Given the investment horizon of 90 days Snap Inc is expected to generate 0.71 times more return on investment than Arko Corp. However, Snap Inc is 1.4 times less risky than Arko Corp. It trades about -0.03 of its potential returns per unit of risk. Arko Corp is currently generating about -0.13 per unit of risk. If you would invest  1,216  in Snap Inc on September 1, 2024 and sell it today you would lose (35.00) from holding Snap Inc or give up 2.88% of portfolio value over 90 days.
Time Period3 Months [change]
DirectionMoves Together 
StrengthVery Weak
Accuracy66.67%
ValuesDaily Returns

Snap Inc  vs.  Arko Corp

 Performance 
       Timeline  
Snap Inc 

Risk-Adjusted Performance

12 of 100

 
Weak
 
Strong
Good
Compared to the overall equity markets, risk-adjusted returns on investments in Snap Inc are ranked lower than 12 (%) of all global equities and portfolios over the last 90 days. Even with relatively unfluctuating basic indicators, Snap reported solid returns over the last few months and may actually be approaching a breakup point.
Arko Corp 

Risk-Adjusted Performance

12 of 100

 
Weak
 
Strong
Good
Compared to the overall equity markets, risk-adjusted returns on investments in Arko Corp are ranked lower than 12 (%) of all global equities and portfolios over the last 90 days. In spite of fairly unfluctuating basic indicators, Arko Corp showed solid returns over the last few months and may actually be approaching a breakup point.

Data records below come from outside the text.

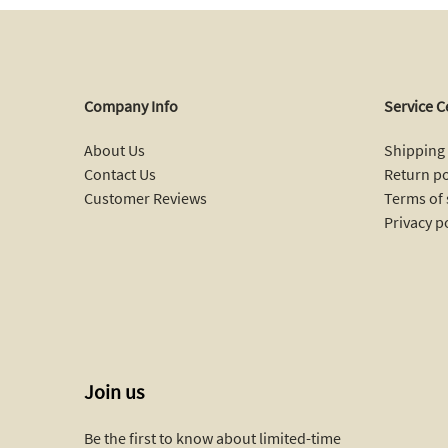
Company Info
Service C
About Us
Shipping 
Contact Us
Return po
Customer Reviews
Terms of 
Privacy p
Join us
Be the first to know about limited-time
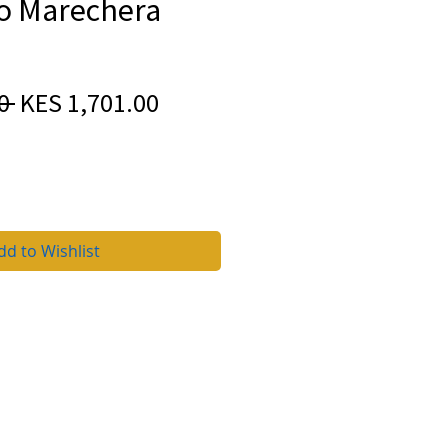
 Marechera
Regular
Sale
0 
KES 1,701.00
Price
Price
dd to Wishlist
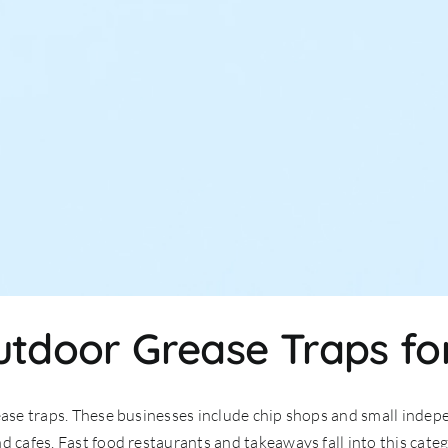
utdoor Grease Traps fo
ease traps. These businesses include chip shops and small indepe
d cafes. Fast food restaurants and takeaways fall into this cate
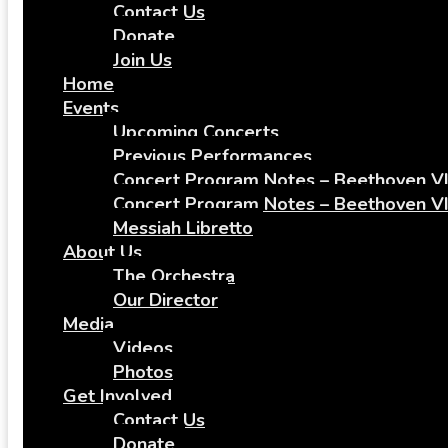
Contact Us
Donate
Join Us
Home
Events
Upcoming Concerts
Previous Performances
Concert Program Notes – Beethoven VI
Concert Program Notes – Beethoven VI
Messiah Libretto
About Us
The Orchestra
Our Director
Media
Videos
Photos
Get Involved
Contact Us
Donate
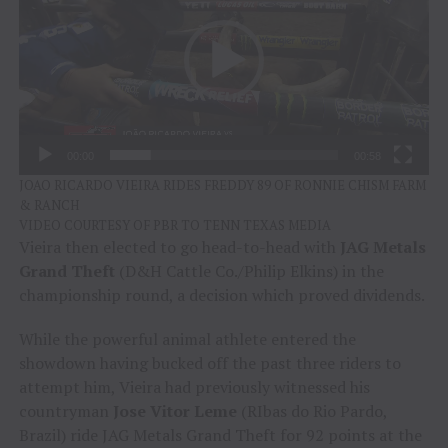
00:00
00:58
JOAO RICARDO VIEIRA RIDES FREDDY 89 OF RONNIE CHISM FARM
& RANCH
VIDEO COURTESY OF PBR TO TENN TEXAS MEDIA
Vieira then elected to go head-to-head with
JAG Metals
Grand Theft
(D&H Cattle Co./Philip Elkins) in the
championship round, a decision which proved dividends.
While the powerful animal athlete entered the
showdown having bucked off the past three riders to
attempt him, Vieira had previously witnessed his
countryman
Jose Vitor Leme
(RIbas do Rio Pardo,
Brazil) ride JAG Metals Grand Theft for 92 points at the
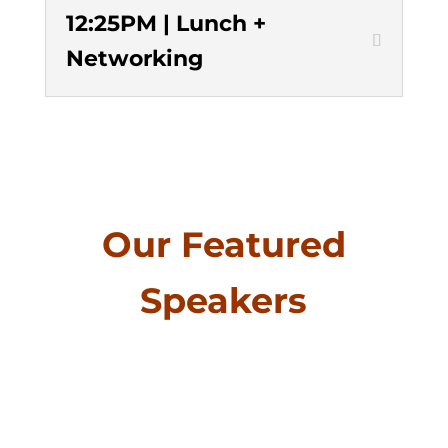
12:25PM | Lunch +
Networking
Our Featured
Speakers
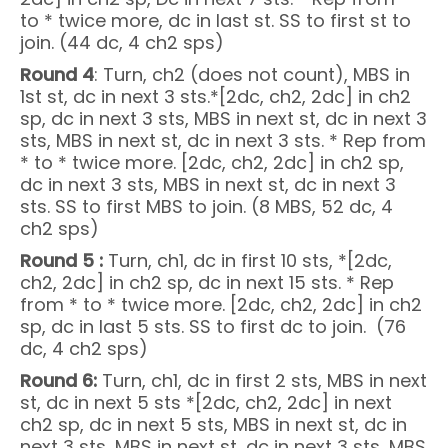
to * twice more, dc in last st. SS to first st to
join. (44 dc, 4 ch2 sps)
Round 4
: Turn, ch2 (does not count), MBS in
1st st, dc in next 3 sts.*[2dc, ch2, 2dc] in ch2
sp, dc in next 3 sts, MBS in next st, dc in next 3
sts, MBS in next st, dc in next 3 sts. * Rep from
* to * twice more. [2dc, ch2, 2dc] in ch2 sp,
dc in next 3 sts, MBS in next st, dc in next 3
sts. SS to first MBS to join. (8 MBS, 52 dc, 4
ch2 sps)
Round 5 :
Turn, ch1, dc in first 10 sts, *[2dc,
ch2, 2dc] in ch2 sp, dc in next 15 sts. * Rep
from * to * twice more. [2dc, ch2, 2dc] in ch2
sp, dc in last 5 sts. SS to first dc to join. (76
dc, 4 ch2 sps)
Round 6:
Turn, ch1, dc in first 2 sts, MBS in next
st, dc in next 5 sts *[2dc, ch2, 2dc] in next
ch2 sp, dc in next 5 sts, MBS in next st, dc in
next 3 sts, MBS in next st, dc in next 3 sts, MBS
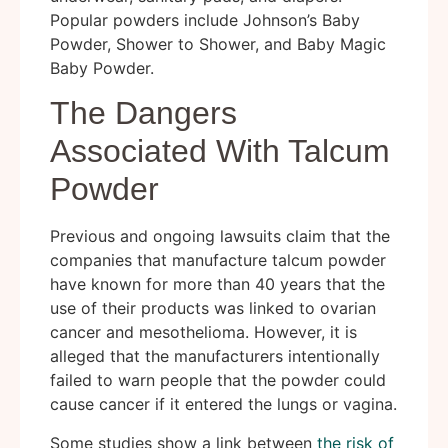
Popular powders include Johnson’s Baby
Powder, Shower to Shower, and Baby Magic
Baby Powder.
The Dangers
Associated With Talcum
Powder
Previous and ongoing lawsuits claim that the
companies that manufacture talcum powder
have known for more than 40 years that the
use of their products was linked to ovarian
cancer and mesothelioma. However, it is
alleged that the manufacturers intentionally
failed to warn people that the powder could
cause cancer if it entered the lungs or vagina.
Some studies show a link between
the risk of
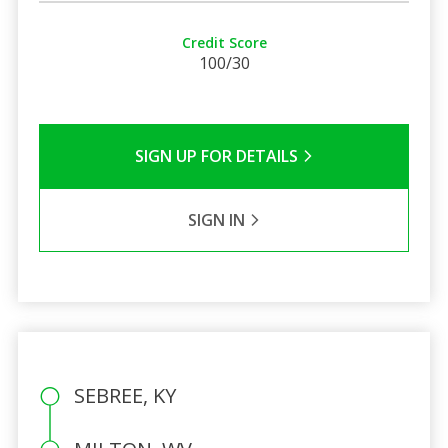
Credit Score
100/30
SIGN UP FOR DETAILS
SIGN IN
SEBREE, KY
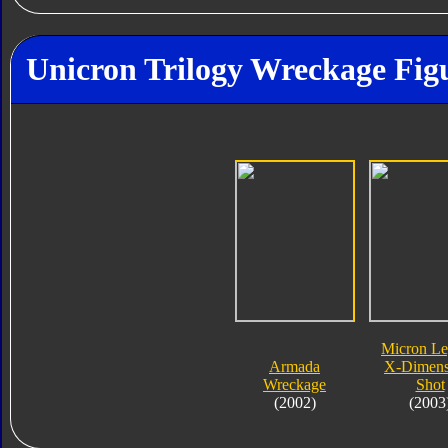
Unicron Trilogy Wreckage Fig
Micron L
Armada
X-Dimens
Wreckage
Shot
(2002)
(2003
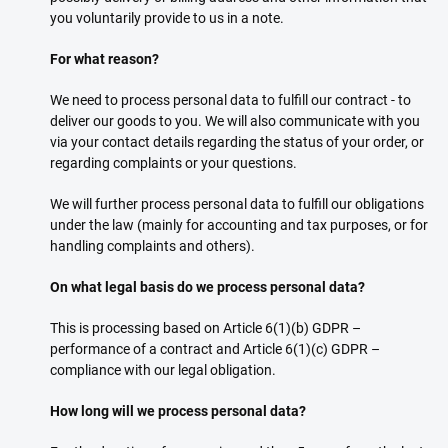
you voluntarily provide to us in a note.
For what reason?
We need to process personal data to fulfill our contract - to
deliver our goods to you. We will also communicate with you
via your contact details regarding the status of your order, or
regarding complaints or your questions.
We will further process personal data to fulfill our obligations
under the law (mainly for accounting and tax purposes, or for
handling complaints and others).
On what legal basis do we process personal data?
This is processing based on Article 6(1)(b) GDPR –
performance of a contract and Article 6(1)(c) GDPR –
compliance with our legal obligation.
How long will we process personal data?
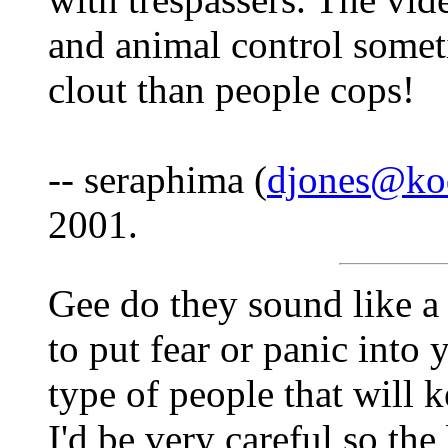
and animal control somet
clout than people cops!
-- seraphima (
djones@kod
2001.
Gee do they sound like a 
to put fear or panic into 
type of people that will k
I'd be very careful so the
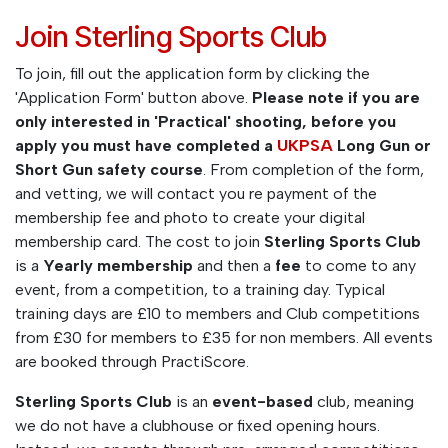
Join Sterling Sports Club
To join, fill out the application form by clicking the
'Application Form' button above.
Please note if you are
only interested in 'Practical' shooting, before you
apply you must have completed a
UKPSA
Long Gun or
Short Gun safety course
. From completion of the form,
and vetting, we will contact you re payment of the
membership fee and photo to create your digital
membership card. The cost to join
Sterling Sports Club
is a
Yearly membership
and then a
fee
to come to any
event, from a competition, to a training day. Typical
training days are £10 to members and Club competitions
from £30 for members to £35 for non members. All events
are booked through PractiScore.
Sterling Sports Club
is an
event-based
club, meaning
we do not have a clubhouse or fixed opening hours.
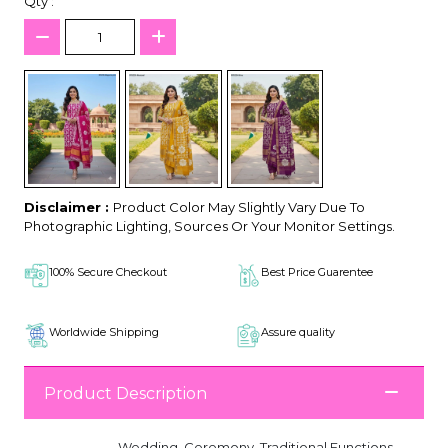
Qty :
Disclaimer :
Product Color May Slightly Vary Due To
Photographic Lighting, Sources Or Your Monitor Settings.
100% Secure Checkout
Best Price Guarentee
Worldwide Shipping
Assure quality
Product Description
Wedding, Ceremony, Traditional Functions,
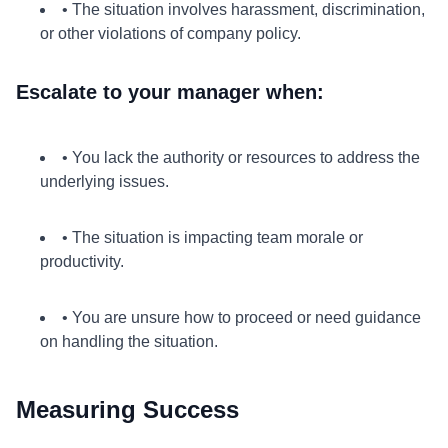
• The situation involves harassment, discrimination,
or other violations of company policy.
Escalate to your manager when:
• You lack the authority or resources to address the
underlying issues.
• The situation is impacting team morale or
productivity.
• You are unsure how to proceed or need guidance
on handling the situation.
Measuring Success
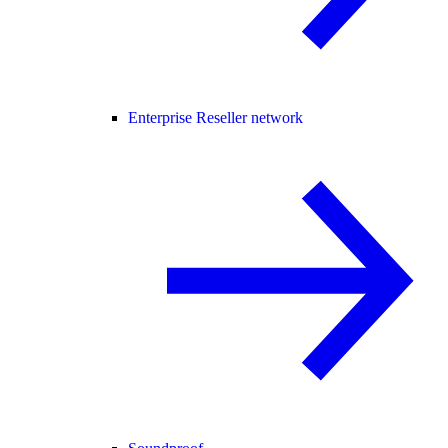
Enterprise Reseller network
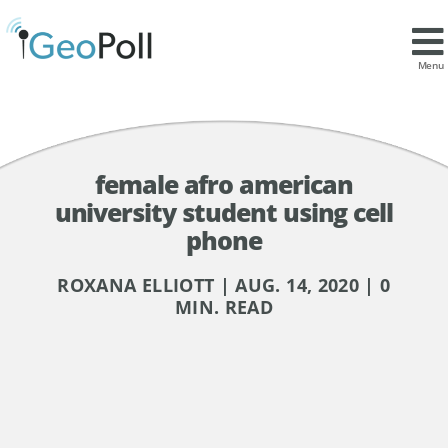
Menu
female afro american
university student using cell
phone
ROXANA ELLIOTT | AUG. 14, 2020 | 0
MIN. READ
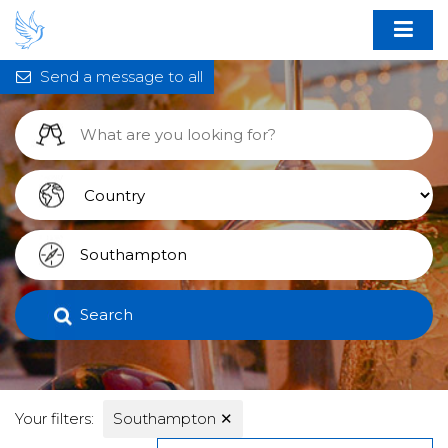
Send a message to all
Search
Your filters:
Southampton
✕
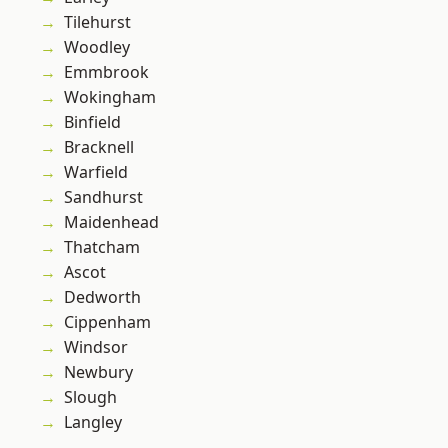
Tilehurst
Woodley
Emmbrook
Wokingham
Binfield
Bracknell
Warfield
Sandhurst
Maidenhead
Thatcham
Ascot
Dedworth
Cippenham
Windsor
Newbury
Slough
Langley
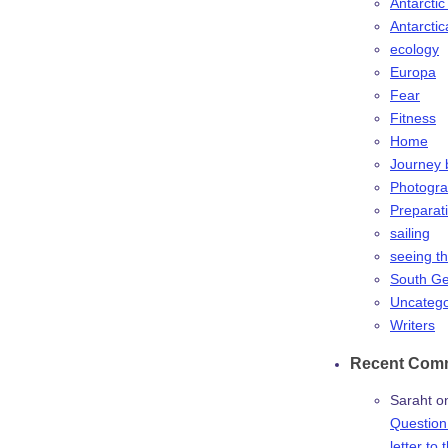
Antarctic
Antarctic
ecology
Europa
Fear
Fitness
Home
Journey 
Photogr
Preparat
sailing
seeing t
South Ge
Uncatego
Writers
Recent Com
Saraht
o
Question:
letter to 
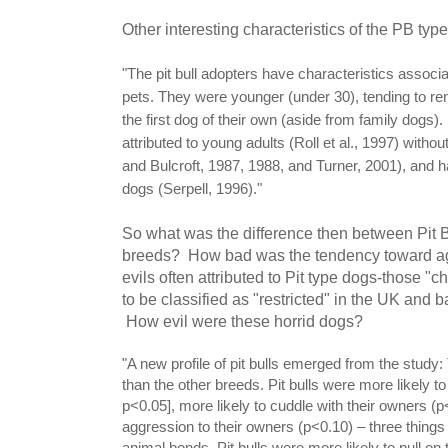
Other interesting characteristics of the PB typ
"The pit bull adopters have characteristics associ
pets. They were younger (under 30), tending to re
the first dog of their own (aside from family dogs
attributed to young adults (Roll et al., 1997) without
and Bulcroft, 1987, 1988, and Turner, 2001), and 
dogs (Serpell, 1996)."
So what was the difference then between Pit B
breeds? How bad was the tendency toward agg
evils often attributed to Pit type dogs-those "c
to be classified as "restricted" in the UK and
How evil were these horrid dogs?
"A new profile of pit bulls emerged from the stud
than the other breeds. Pit bulls were more likely 
p<0.05], more likely to cuddle with their owners (p
aggression to their owners (p<0.10) – three thing
animal bonds. Pit bulls were more likely to pull on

Snap and Arko Corp Volatility Contrast

   Predicted Return Density   
       Returns  

Pair Trading with Snap and Arko Corp

The main advantage of trading using opposite Snap and Arko Corp positions is that it hedges away some unsystematic risk. Because of two separate transactions, even if Snap position performs unexpectedly, Arko Corp can make up some of the losses. Pair trading also minimizes risk from directional movements in the market. For example, if an entire industry or sector drops because of unexpected headlines, the short position in Arko Corp will offset losses from the drop in Arko Corp's long position.
The idea behind Snap Inc and Arko Corp pairs trading is to make the combined position market-neutral, meaning the overall market's direction will not affect its win or loss (or potential downside or upside). This can be achieved by designing a pairs trade with two highly correlated stocks or equities that operate in a similar space or sector, making it possible to obtain profits through simple and relatively low-risk investment.
Check out your portfolio center.
Note that this page's information should be used as a complementary analysis to find the right mix of equity instruments to add to your existing portfolios or create a brand new portfolio. You can also try the Competition Analyzer module to analyze and compare many basic indicators for a group of related or unrelated entities.